> **Task details**: Of the material below, only the lines from the line containing "an immunohistochemistry (IHC)" down to the line containing "of human Hodgkin's" belong in the answer, written out exactly.

□ □ □

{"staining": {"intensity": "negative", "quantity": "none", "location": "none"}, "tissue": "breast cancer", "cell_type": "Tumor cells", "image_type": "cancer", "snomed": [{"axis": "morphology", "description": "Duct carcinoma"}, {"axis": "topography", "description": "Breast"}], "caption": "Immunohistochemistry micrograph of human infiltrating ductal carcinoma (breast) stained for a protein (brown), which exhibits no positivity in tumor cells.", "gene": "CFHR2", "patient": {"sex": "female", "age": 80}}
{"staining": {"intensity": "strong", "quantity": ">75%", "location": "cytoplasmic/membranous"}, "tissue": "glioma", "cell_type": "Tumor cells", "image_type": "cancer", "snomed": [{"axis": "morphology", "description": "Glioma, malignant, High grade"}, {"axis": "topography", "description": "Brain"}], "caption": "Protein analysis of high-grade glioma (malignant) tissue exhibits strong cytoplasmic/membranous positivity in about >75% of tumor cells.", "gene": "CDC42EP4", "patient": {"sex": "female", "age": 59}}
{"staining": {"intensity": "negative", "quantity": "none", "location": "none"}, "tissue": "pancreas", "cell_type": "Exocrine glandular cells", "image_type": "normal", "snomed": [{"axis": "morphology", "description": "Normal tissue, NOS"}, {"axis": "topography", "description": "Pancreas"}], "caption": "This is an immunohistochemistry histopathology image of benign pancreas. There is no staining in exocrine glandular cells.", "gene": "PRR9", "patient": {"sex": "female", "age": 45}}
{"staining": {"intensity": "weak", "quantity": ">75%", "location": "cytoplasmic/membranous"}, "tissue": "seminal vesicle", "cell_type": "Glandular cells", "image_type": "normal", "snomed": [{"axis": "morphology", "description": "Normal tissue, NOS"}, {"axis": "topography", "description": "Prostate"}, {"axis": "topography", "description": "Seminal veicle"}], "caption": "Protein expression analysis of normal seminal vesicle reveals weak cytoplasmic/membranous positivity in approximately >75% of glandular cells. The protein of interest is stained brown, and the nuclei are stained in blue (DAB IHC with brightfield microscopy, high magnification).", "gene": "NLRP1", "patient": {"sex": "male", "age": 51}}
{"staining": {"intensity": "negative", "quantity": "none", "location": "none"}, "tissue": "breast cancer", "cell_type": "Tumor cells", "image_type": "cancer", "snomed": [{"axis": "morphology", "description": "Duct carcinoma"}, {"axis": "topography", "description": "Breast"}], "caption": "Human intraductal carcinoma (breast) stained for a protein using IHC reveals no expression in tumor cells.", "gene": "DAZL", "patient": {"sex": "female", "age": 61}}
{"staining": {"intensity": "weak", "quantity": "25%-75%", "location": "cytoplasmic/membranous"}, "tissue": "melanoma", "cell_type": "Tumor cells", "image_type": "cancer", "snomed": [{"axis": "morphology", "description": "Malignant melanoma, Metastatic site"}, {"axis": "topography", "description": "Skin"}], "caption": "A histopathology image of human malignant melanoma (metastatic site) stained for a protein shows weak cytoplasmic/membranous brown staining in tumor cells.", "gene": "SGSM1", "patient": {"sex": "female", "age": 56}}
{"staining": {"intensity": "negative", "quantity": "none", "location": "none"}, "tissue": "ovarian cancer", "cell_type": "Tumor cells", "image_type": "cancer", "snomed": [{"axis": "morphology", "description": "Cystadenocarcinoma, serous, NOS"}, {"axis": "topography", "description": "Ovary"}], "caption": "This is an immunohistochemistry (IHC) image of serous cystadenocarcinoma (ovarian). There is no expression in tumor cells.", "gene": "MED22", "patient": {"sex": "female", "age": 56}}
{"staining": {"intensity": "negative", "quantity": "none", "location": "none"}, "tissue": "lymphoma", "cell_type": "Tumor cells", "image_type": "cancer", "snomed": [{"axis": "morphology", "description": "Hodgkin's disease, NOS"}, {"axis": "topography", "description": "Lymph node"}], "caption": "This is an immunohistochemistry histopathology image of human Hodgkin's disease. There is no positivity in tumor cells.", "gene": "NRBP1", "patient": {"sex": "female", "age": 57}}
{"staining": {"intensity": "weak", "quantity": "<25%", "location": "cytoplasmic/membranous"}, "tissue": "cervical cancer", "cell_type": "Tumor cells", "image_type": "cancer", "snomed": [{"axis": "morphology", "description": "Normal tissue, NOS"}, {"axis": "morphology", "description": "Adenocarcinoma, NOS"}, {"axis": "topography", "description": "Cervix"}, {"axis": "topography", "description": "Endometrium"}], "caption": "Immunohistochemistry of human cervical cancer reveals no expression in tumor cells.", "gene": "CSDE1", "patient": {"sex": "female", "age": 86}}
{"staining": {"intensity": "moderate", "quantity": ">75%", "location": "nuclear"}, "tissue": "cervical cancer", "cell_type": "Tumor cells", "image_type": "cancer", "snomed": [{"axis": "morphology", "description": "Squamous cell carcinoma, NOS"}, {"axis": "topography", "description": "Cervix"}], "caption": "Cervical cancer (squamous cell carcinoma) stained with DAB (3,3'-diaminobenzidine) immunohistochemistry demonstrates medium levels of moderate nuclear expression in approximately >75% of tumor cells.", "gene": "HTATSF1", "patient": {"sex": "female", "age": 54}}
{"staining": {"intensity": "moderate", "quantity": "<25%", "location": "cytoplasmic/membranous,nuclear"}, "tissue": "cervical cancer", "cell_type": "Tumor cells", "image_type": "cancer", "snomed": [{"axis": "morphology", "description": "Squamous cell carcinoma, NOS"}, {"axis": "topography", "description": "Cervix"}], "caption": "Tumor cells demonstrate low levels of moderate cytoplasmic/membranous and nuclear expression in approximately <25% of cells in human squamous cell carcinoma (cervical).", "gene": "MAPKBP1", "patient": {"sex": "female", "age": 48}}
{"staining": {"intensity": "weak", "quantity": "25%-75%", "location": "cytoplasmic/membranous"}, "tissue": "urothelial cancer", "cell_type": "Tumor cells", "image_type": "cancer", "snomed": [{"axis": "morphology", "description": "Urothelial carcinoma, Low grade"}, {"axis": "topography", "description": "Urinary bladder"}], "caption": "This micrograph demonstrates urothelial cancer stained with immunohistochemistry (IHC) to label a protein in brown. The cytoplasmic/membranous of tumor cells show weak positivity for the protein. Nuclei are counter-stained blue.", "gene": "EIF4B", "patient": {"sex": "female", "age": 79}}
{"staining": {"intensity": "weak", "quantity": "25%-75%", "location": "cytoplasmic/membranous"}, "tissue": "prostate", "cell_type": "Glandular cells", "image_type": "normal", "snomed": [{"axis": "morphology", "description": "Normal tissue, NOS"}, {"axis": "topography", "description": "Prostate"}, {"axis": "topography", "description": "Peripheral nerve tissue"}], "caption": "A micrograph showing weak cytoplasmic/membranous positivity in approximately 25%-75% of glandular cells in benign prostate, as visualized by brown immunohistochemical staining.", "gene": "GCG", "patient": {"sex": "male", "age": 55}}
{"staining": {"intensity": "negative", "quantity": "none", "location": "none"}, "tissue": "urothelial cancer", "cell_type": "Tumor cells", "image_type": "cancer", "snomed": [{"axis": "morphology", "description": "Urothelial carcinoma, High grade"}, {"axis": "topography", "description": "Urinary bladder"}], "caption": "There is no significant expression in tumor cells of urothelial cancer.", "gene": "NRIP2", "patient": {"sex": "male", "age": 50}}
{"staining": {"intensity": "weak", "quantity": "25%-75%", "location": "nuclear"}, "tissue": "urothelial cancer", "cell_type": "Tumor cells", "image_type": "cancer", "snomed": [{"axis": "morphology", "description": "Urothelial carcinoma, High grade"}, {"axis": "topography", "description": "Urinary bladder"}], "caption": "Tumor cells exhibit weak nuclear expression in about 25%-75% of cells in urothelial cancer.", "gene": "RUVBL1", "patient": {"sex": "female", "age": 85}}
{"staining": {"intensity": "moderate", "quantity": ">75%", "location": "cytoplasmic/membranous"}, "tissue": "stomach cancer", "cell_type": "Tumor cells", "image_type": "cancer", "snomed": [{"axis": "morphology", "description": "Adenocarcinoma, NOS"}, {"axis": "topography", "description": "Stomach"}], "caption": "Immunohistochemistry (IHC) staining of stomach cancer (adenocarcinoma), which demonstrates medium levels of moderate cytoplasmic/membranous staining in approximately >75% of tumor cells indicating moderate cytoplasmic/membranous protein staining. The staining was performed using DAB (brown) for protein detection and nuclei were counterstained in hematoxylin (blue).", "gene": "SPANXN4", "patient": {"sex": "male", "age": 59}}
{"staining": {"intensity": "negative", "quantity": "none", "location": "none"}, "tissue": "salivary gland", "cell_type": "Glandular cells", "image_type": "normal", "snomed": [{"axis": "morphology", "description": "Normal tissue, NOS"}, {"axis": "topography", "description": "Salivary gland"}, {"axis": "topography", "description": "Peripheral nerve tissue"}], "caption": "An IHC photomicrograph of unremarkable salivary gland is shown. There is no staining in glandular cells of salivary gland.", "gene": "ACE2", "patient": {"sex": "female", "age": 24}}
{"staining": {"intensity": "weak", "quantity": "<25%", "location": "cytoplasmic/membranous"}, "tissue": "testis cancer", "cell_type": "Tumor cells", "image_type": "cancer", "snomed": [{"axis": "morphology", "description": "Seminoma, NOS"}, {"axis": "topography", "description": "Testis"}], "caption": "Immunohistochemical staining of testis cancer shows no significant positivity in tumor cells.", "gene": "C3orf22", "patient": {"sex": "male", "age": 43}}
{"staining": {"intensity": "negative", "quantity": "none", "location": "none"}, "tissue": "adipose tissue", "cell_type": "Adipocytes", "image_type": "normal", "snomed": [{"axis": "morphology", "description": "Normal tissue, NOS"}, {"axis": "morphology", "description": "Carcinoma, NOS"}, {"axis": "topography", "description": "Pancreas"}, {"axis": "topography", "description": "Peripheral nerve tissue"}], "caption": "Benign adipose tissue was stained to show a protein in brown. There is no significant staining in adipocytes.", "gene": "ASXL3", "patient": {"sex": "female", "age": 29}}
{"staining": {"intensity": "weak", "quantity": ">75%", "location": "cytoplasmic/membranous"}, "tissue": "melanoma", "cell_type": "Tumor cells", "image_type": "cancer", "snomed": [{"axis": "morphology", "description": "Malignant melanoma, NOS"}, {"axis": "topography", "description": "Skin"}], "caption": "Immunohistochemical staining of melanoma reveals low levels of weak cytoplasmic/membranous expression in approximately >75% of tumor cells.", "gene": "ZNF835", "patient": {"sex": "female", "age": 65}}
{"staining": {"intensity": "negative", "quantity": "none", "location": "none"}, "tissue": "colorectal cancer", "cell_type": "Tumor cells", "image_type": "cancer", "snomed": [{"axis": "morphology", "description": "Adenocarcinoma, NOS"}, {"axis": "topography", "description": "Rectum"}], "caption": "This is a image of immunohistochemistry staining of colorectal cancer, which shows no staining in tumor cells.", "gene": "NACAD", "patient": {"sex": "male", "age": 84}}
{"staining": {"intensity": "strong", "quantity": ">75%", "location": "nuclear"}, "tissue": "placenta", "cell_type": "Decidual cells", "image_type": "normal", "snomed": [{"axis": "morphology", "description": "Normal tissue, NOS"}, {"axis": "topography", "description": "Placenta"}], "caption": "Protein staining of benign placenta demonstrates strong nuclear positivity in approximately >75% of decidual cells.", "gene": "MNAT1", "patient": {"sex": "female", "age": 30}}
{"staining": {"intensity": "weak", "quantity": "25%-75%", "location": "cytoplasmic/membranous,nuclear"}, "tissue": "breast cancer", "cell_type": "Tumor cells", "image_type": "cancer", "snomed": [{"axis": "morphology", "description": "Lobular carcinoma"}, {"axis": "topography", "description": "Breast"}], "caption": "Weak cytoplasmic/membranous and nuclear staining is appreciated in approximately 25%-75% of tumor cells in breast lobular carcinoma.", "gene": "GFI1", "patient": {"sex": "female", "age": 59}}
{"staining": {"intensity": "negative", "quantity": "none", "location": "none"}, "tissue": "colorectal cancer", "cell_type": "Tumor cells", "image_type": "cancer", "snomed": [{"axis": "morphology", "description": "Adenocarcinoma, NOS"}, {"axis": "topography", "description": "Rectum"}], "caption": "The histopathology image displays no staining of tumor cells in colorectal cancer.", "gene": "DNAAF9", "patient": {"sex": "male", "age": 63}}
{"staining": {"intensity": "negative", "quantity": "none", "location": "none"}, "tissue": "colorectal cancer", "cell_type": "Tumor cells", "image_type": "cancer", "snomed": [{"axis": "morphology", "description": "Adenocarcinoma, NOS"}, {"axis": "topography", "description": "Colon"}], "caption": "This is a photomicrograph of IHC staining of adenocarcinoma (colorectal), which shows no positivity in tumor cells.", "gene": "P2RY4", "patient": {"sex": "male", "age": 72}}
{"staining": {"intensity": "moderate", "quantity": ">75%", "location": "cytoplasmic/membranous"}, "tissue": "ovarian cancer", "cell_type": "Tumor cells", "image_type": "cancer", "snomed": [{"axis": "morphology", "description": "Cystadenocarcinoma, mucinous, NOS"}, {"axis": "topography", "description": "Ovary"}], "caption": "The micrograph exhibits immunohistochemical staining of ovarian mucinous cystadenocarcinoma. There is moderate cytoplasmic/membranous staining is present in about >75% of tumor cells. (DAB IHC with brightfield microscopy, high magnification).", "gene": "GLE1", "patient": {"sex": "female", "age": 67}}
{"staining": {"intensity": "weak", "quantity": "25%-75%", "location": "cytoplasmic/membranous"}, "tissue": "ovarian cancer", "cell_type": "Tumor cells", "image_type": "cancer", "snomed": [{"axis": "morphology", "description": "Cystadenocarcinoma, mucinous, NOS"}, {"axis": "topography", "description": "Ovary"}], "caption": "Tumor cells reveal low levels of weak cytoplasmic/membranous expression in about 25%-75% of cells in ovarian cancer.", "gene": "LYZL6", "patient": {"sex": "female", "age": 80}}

□ □ □

> **Response to the exercise**:
{"staining": {"intensity": "negative", "quantity": "none", "location": "none"}, "tissue": "ovarian cancer", "cell_type": "Tumor cells", "image_type": "cancer", "snomed": [{"axis": "morphology", "description": "Cystadenocarcinoma, serous, NOS"}, {"axis": "topography", "description": "Ovary"}], "caption": "This is an immunohistochemistry (IHC) image of serous cystadenocarcinoma (ovarian). There is no expression in tumor cells.", "gene": "MED22", "patient": {"sex": "female", "age": 56}}
{"staining": {"intensity": "negative", "quantity": "none", "location": "none"}, "tissue": "lymphoma", "cell_type": "Tumor cells", "image_type": "cancer", "snomed": [{"axis": "morphology", "description": "Hodgkin's disease, NOS"}, {"axis": "topography", "description": "Lymph node"}], "caption": "This is an immunohistochemistry histopathology image of human Hodgkin's disease. There is no positivity in tumor cells.", "gene": "NRBP1", "patient": {"sex": "female", "age": 57}}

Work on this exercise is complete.